Container Monitoring: Beyond cAdvisor
Actualizado: 2026-05-03
cAdvisor democratised container monitoring and remains relevant — kubelet includes it internally. But in 2024, observing containers well requires more layers: cluster state metrics, eBPF for deep visibility, APM for application context. This article maps what to combine and how to avoid the over-engineering that turns the observability stack into the most expensive thing to maintain.
Key takeaways
- The modern minimum stack is cAdvisor + kube-state-metrics + node-exporter + Prometheus + Grafana: covers 80% of what’s needed.
- cAdvisor gives surface metrics (CPU, RAM, network, disk); eBPF adds syscall latency, per-pod network latencies, and CPU profiling.
- The reference eBPF tools are Pixie (CNCF sandbox), Grafana Beyla, and Parca for continuous profiling.
- OpenTelemetry is the APM standard: instrument critical apps, not all of them.
- The trap is over-engineering: more tools equals more maintenance and more alert noise.
The modern minimum stack
For serious Kubernetes in 2024, the OSS baseline that covers most of the work: kubelet/cAdvisor, kube-state-metrics, node-exporter, Prometheus, Grafana.
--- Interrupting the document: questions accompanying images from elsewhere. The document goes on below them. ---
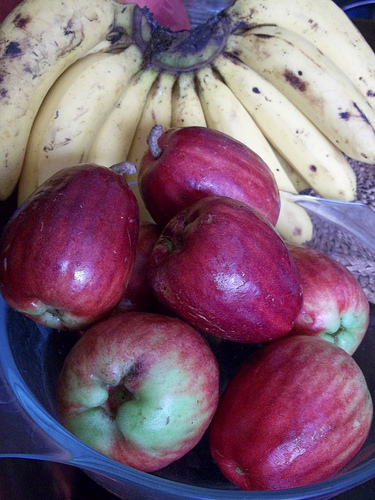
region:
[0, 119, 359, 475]
bowl of fruit in front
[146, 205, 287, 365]
red piece of fruit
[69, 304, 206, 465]
red and green piece of fruit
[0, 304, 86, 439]
blue holder for fruit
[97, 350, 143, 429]
small hole in fruit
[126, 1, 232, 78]
brown parts of banana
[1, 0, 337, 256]
group of yellow bananas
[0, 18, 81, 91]
brown spots on side of banan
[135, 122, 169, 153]
brown stem of apple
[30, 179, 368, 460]
bowl of red and green apples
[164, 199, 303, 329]
a sweet juicy red apple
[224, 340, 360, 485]
a sweet juicy red apple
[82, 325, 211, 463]
a sweet juicy red apple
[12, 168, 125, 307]
a sweet juicy red apple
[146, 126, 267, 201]
a sweet juicy red apple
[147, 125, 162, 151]
a thick brown stem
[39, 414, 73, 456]
the edge of a glass bowl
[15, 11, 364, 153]
a bunch of yellow bananas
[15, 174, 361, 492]
a bowl of red apples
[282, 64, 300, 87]
a brown spot on a banana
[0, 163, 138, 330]
shiny ripe red apple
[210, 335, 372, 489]
shiny ripe red apple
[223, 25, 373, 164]
yellow banana with brown spots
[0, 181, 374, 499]
blue translucent fruit bowl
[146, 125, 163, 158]
short gnarled apple stem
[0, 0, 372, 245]
bunch of yellow bananas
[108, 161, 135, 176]
short woody apple stem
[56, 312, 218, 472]
red apple with green top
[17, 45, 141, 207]
yellow banana with brown spots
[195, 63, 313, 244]
yellow banana with brown spots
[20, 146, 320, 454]
bowl of colored fruit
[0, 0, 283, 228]
group of bananas together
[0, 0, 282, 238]
bushel of bananas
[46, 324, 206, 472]
red and green apple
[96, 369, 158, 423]
small hole in end of apple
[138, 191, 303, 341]
red apple in middle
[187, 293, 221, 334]
small marks on side of apple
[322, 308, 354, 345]
green marks on bottom of apple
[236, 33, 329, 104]
black marks on banana side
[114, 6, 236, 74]
brown meeting point of bananas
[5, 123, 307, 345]
oval red fruit crossed with purple lines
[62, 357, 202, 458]
dark end of green and red fruit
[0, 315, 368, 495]
blue lines along edge of bowl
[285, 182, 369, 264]
triangular glass handle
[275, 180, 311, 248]
tip of banana through side of glass bowl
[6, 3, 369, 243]
bananas fanning out from center stem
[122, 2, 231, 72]
ring around edge of bananas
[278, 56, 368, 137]
dark spots and bruises on bananas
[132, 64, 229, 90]
dark spaces between bananas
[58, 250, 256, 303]
light reflecting off fruit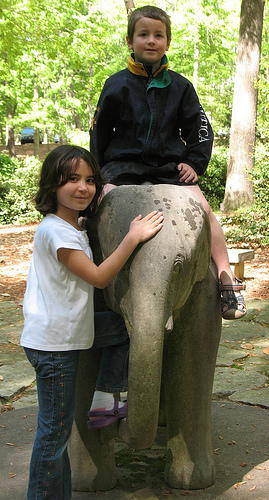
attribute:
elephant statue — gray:
[69, 184, 223, 491]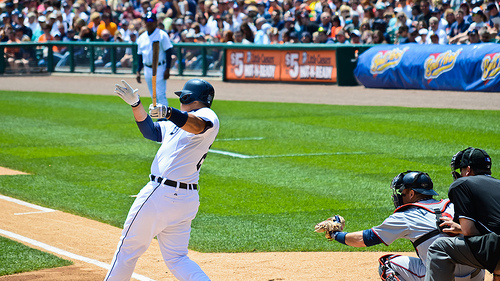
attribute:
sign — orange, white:
[226, 39, 346, 98]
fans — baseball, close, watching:
[226, 4, 478, 40]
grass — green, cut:
[254, 112, 358, 186]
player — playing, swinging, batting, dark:
[112, 69, 223, 247]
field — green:
[19, 123, 325, 274]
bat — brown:
[133, 36, 172, 114]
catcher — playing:
[366, 151, 439, 253]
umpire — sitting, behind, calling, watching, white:
[455, 142, 500, 249]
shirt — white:
[156, 132, 207, 197]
Overhead: approximately 5% of cluster CPU/RAM, acceptable for any production installation.
What’s missing without eBPF
cAdvisor gives surface metrics but can’t answer: is the pod blocked on filesystem I/O? What’s the network latency between pods A and B? Which specific function consumes 80% of CPU? For those questions, eBPF is the correct tool.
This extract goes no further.